Apesar da redução na quantidade exportada, o desempenho financeiro do setor se manteve praticamente estável. A receita acumulada atingiu US$ 13,6 bilhões, levemente abaixo dos US$ 13,7 bilhões registrados na temporada 2024/25. O resultado evidencia que a valorização do grão no mercado internacional compensou a menor disponibilidade do produto brasileiro.
Preços altos sustentam receita mesmo com queda nas exportações
De acordo com o Centro de Estudos Avançados em Economia Aplicada (Cepea), o desempenho do café brasileiro ao longo da safra 2025/26 foi impactado por uma combinação de fatores, especialmente a menor produção e os estoques internos historicamente reduzidos.
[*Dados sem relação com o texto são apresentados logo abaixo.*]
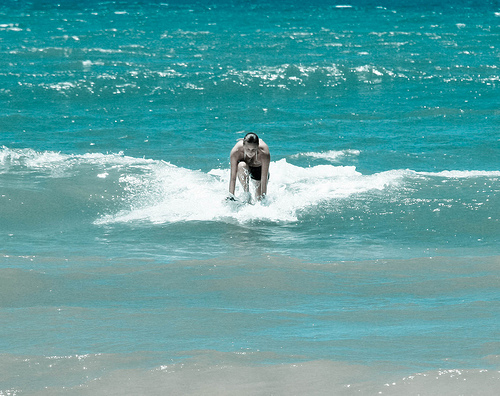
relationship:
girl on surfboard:
[222, 128, 275, 204] [221, 199, 274, 210]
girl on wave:
[222, 128, 275, 204] [44, 134, 403, 249]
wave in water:
[44, 134, 403, 249] [25, 69, 447, 217]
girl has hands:
[222, 128, 275, 204] [224, 180, 240, 215]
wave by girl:
[44, 134, 403, 249] [209, 114, 313, 224]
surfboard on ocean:
[221, 199, 274, 210] [293, 195, 461, 362]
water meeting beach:
[25, 69, 447, 217] [10, 342, 480, 395]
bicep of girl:
[260, 154, 274, 181] [222, 128, 275, 204]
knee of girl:
[232, 158, 263, 180] [222, 128, 275, 204]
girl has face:
[222, 128, 275, 204] [241, 132, 266, 154]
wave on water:
[44, 134, 403, 249] [25, 69, 447, 217]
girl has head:
[222, 128, 275, 204] [236, 129, 273, 153]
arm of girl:
[220, 141, 243, 197] [222, 128, 275, 204]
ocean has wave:
[293, 195, 461, 362] [44, 134, 403, 249]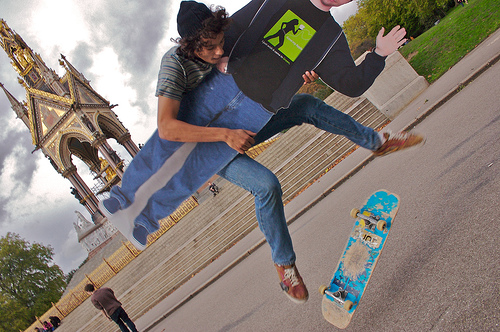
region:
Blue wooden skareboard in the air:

Com a oferta limitada, o café disponível foi sendo gradualmente comercializado ao longo do ciclo, o que reduziu significativamente os volumes remanescentes para negociação. Em paralelo, os preços elevados permitiram maior capitalização dos produtores, que não demonstraram necessidade de acelerar a venda dos estoques restantes.
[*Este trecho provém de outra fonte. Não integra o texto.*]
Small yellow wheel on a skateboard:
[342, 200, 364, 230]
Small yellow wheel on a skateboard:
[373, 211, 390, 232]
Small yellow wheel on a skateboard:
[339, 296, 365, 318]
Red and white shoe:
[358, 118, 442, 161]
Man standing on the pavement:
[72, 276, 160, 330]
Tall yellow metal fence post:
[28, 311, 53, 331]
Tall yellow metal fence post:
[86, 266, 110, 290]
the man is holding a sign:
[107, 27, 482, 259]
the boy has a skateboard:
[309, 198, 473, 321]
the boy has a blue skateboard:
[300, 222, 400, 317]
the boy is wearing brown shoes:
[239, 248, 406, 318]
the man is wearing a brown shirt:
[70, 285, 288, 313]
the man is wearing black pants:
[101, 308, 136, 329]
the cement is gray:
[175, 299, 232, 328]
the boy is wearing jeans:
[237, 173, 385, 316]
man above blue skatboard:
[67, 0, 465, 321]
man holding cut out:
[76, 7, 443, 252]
Esse cenário contribuiu para a queda nos embarques, mesmo com o Brasil mantendo forte competitividade no mercado internacional.
Nova safra avança, mas impacto nas exportações será gradual
Segundo pesquisadores do Cepea, a colheita da safra 2026/27 começou a ganhar ritmo em maio, impulsionando o avanço das negociações no mercado interno. No entanto, o impacto desse novo ciclo ainda não aparece de forma significativa nos dados de exportação.
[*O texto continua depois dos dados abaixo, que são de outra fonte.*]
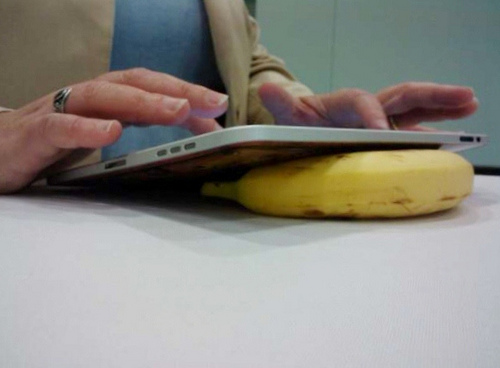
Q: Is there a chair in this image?
A: No, there are no chairs.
Isso ocorre porque o café recém-colhido precisa passar por etapas de preparo, secagem e beneficiamento antes de estar apto para embarques em maior escala. Dessa forma, o reflexo da nova safra sobre os volumes exportados deve ocorrer de maneira gradual ao longo dos próximos meses.
O Cepea avalia que parte desse movimento já pode ser percebida nos dados de junho, embora ainda de forma parcial, com tendência de aumento progressivo na oferta exportável conforme a safra avança.
Perspectivas para o setor cafeeiro brasileiro
O comportamento recente do mercado reforça o papel dos preços internacionais como principal fator de sustentação da receita do setor cafeeiro brasileiro em um cenário de menor oferta. Ao mesmo tempo, a transição para a nova safra tende a redefinir o equilíbrio entre volume e valor nas exportações nos próximos meses.
Com a entrada gradual da produção 2026/27 no mercado, a expectativa é de recuperação parcial dos embarques, ainda que condicionada ao ritmo de beneficiamento e à dinâmica de demanda global pelo café brasileiro.